[[ Records for the exercise, beginning ]]

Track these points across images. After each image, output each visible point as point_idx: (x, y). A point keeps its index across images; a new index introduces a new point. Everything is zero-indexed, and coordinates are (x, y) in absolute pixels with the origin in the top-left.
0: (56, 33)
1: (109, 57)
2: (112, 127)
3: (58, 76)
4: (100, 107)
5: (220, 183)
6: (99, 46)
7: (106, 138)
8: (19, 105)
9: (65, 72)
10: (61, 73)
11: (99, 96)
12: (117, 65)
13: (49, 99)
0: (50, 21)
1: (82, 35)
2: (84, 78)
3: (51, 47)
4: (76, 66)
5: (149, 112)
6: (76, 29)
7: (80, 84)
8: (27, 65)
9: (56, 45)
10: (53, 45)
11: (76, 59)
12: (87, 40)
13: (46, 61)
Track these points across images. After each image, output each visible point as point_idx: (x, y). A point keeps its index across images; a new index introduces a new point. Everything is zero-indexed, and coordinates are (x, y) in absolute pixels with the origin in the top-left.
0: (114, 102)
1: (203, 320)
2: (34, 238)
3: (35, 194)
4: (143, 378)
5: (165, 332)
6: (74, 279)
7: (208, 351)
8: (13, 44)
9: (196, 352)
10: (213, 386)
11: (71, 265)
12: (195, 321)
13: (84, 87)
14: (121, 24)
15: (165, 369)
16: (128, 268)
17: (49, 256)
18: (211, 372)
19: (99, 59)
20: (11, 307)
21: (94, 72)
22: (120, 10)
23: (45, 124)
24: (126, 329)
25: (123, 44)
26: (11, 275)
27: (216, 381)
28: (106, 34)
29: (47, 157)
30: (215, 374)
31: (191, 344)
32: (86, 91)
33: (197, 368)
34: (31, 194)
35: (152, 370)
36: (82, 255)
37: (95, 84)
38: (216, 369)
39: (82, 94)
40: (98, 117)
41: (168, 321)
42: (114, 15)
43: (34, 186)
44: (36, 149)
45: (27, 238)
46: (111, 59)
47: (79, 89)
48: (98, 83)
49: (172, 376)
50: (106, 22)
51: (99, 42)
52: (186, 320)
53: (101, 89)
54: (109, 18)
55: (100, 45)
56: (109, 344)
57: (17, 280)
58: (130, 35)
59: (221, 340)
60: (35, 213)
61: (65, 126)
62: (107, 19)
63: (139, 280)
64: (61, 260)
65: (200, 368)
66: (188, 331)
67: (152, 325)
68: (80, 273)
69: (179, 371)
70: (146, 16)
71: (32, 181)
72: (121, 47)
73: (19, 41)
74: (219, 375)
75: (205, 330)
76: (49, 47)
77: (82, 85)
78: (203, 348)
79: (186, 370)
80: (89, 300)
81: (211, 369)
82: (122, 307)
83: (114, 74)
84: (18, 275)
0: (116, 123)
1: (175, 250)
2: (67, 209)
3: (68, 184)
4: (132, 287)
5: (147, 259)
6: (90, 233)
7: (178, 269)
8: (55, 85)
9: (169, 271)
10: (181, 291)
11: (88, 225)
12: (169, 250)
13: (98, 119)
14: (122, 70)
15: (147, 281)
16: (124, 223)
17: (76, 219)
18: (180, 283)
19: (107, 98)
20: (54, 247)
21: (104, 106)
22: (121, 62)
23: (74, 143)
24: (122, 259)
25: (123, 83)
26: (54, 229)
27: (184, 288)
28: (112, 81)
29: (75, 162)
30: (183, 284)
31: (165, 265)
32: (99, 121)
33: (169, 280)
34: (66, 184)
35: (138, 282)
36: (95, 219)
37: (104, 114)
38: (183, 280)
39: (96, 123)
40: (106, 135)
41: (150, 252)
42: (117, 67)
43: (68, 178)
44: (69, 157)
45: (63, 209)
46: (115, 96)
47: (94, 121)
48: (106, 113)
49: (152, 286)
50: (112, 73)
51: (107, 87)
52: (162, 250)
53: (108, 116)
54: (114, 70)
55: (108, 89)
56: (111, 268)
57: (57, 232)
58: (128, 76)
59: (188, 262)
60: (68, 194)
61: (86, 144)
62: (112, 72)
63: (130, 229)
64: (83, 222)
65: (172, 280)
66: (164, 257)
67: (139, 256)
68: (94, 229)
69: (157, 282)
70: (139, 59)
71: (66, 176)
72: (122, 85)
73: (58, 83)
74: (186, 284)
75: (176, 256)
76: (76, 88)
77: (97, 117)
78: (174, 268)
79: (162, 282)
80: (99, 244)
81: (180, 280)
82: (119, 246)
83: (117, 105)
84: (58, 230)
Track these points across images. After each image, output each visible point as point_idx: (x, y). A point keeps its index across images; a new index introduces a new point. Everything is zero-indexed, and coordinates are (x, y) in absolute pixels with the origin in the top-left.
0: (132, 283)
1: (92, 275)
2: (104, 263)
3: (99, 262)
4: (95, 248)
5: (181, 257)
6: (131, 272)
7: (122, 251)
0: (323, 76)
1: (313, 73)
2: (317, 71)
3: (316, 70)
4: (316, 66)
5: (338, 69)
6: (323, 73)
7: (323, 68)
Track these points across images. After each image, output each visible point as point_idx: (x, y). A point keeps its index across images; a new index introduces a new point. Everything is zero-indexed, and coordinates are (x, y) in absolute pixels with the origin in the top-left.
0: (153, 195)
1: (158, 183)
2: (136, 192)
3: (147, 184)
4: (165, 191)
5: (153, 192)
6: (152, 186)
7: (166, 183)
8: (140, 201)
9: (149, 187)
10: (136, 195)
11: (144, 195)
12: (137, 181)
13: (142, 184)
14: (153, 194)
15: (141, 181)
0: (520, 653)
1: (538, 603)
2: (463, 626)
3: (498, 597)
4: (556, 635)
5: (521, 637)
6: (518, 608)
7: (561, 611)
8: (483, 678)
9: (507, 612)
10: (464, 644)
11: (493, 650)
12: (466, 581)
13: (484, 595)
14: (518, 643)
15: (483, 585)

[[ Records for the exercise, end ]]

[Task statement] Copy every line of the records above verbatim.

[Your response]
Track these points across images. After each image, output each visible point as point_idx: (x, y). A point keeps its index across images; a new index introduces a new point. Everything is zero-indexed, and coordinates are (x, y) in absolute pixels with the origin in the top-left.
0: (56, 33)
1: (109, 57)
2: (112, 127)
3: (58, 76)
4: (100, 107)
5: (220, 183)
6: (99, 46)
7: (106, 138)
8: (19, 105)
9: (65, 72)
10: (61, 73)
11: (99, 96)
12: (117, 65)
13: (49, 99)
0: (50, 21)
1: (82, 35)
2: (84, 78)
3: (51, 47)
4: (76, 66)
5: (149, 112)
6: (76, 29)
7: (80, 84)
8: (27, 65)
9: (56, 45)
10: (53, 45)
11: (76, 59)
12: (87, 40)
13: (46, 61)
Track these points across images. After each image, output each visible point as point_idx: (x, y). A point keeps its index across images; a new index introduces a new point. Everything is zero-indexed, and coordinates are (x, y) in absolute pixels with the origin in the top-left.
0: (114, 102)
1: (203, 320)
2: (34, 238)
3: (35, 194)
4: (143, 378)
5: (165, 332)
6: (74, 279)
7: (208, 351)
8: (13, 44)
9: (196, 352)
10: (213, 386)
11: (71, 265)
12: (195, 321)
13: (84, 87)
14: (121, 24)
15: (165, 369)
16: (128, 268)
17: (49, 256)
18: (211, 372)
19: (99, 59)
20: (11, 307)
21: (94, 72)
22: (120, 10)
23: (45, 124)
24: (126, 329)
25: (123, 44)
26: (11, 275)
27: (216, 381)
28: (106, 34)
29: (47, 157)
30: (215, 374)
31: (191, 344)
32: (86, 91)
33: (197, 368)
34: (31, 194)
35: (152, 370)
36: (82, 255)
37: (95, 84)
38: (216, 369)
39: (82, 94)
40: (98, 117)
41: (168, 321)
42: (114, 15)
43: (34, 186)
44: (36, 149)
45: (27, 238)
46: (111, 59)
47: (79, 89)
48: (98, 83)
49: (172, 376)
50: (106, 22)
51: (99, 42)
52: (186, 320)
53: (101, 89)
54: (109, 18)
55: (100, 45)
56: (109, 344)
57: (17, 280)
58: (130, 35)
59: (221, 340)
60: (35, 213)
61: (65, 126)
62: (107, 19)
63: (139, 280)
64: (61, 260)
65: (200, 368)
66: (188, 331)
67: (152, 325)
68: (80, 273)
69: (179, 371)
70: (146, 16)
71: (32, 181)
72: (121, 47)
73: (19, 41)
74: (219, 375)
75: (205, 330)
76: (49, 47)
77: (82, 85)
78: (203, 348)
79: (186, 370)
80: (89, 300)
81: (211, 369)
82: (122, 307)
83: (114, 74)
84: (18, 275)
0: (116, 123)
1: (175, 250)
2: (67, 209)
3: (68, 184)
4: (132, 287)
5: (147, 259)
6: (90, 233)
7: (178, 269)
8: (55, 85)
9: (169, 271)
10: (181, 291)
11: (88, 225)
12: (169, 250)
13: (98, 119)
14: (122, 70)
15: (147, 281)
16: (124, 223)
17: (76, 219)
18: (180, 283)
19: (107, 98)
20: (54, 247)
21: (104, 106)
22: (121, 62)
23: (74, 143)
24: (122, 259)
25: (123, 83)
26: (54, 229)
27: (184, 288)
28: (112, 81)
29: (75, 162)
30: (183, 284)
31: (165, 265)
32: (99, 121)
33: (169, 280)
34: (66, 184)
35: (138, 282)
36: (95, 219)
37: (104, 114)
38: (183, 280)
39: (96, 123)
40: (106, 135)
41: (150, 252)
42: (117, 67)
43: (68, 178)
44: (69, 157)
45: (63, 209)
46: (115, 96)
47: (94, 121)
48: (106, 113)
49: (152, 286)
50: (112, 73)
51: (107, 87)
52: (162, 250)
53: (108, 116)
54: (114, 70)
55: (108, 89)
56: (111, 268)
57: (57, 232)
58: (128, 76)
59: (188, 262)
60: (68, 194)
61: (86, 144)
62: (112, 72)
63: (130, 229)
64: (83, 222)
65: (172, 280)
66: (164, 257)
67: (139, 256)
68: (94, 229)
69: (157, 282)
70: (139, 59)
71: (66, 176)
72: (122, 85)
73: (58, 83)
74: (186, 284)
75: (176, 256)
76: (76, 88)
77: (97, 117)
78: (174, 268)
79: (162, 282)
80: (99, 244)
81: (180, 280)
82: (119, 246)
83: (117, 105)
84: (58, 230)
Track these points across images. After each image, output each visible point as point_idx: (x, y). A point keeps its index across images; a new index introduces a new point. Everything is zero-indexed, and coordinates are (x, y) in absolute pixels with the origin in the top-left.
0: (132, 283)
1: (92, 275)
2: (104, 263)
3: (99, 262)
4: (95, 248)
5: (181, 257)
6: (131, 272)
7: (122, 251)
0: (323, 76)
1: (313, 73)
2: (317, 71)
3: (316, 70)
4: (316, 66)
5: (338, 69)
6: (323, 73)
7: (323, 68)
Track these points across images. After each image, output each visible point as point_idx: (x, y). A point keeps its index across images; a new index introduces a new point. Everything is zero-indexed, and coordinates are (x, y) in absolute pixels with the origin in the top-left.
0: (153, 195)
1: (158, 183)
2: (136, 192)
3: (147, 184)
4: (165, 191)
5: (153, 192)
6: (152, 186)
7: (166, 183)
8: (140, 201)
9: (149, 187)
10: (136, 195)
11: (144, 195)
12: (137, 181)
13: (142, 184)
14: (153, 194)
15: (141, 181)
0: (520, 653)
1: (538, 603)
2: (463, 626)
3: (498, 597)
4: (556, 635)
5: (521, 637)
6: (518, 608)
7: (561, 611)
8: (483, 678)
9: (507, 612)
10: (464, 644)
11: (493, 650)
12: (466, 581)
13: (484, 595)
14: (518, 643)
15: (483, 585)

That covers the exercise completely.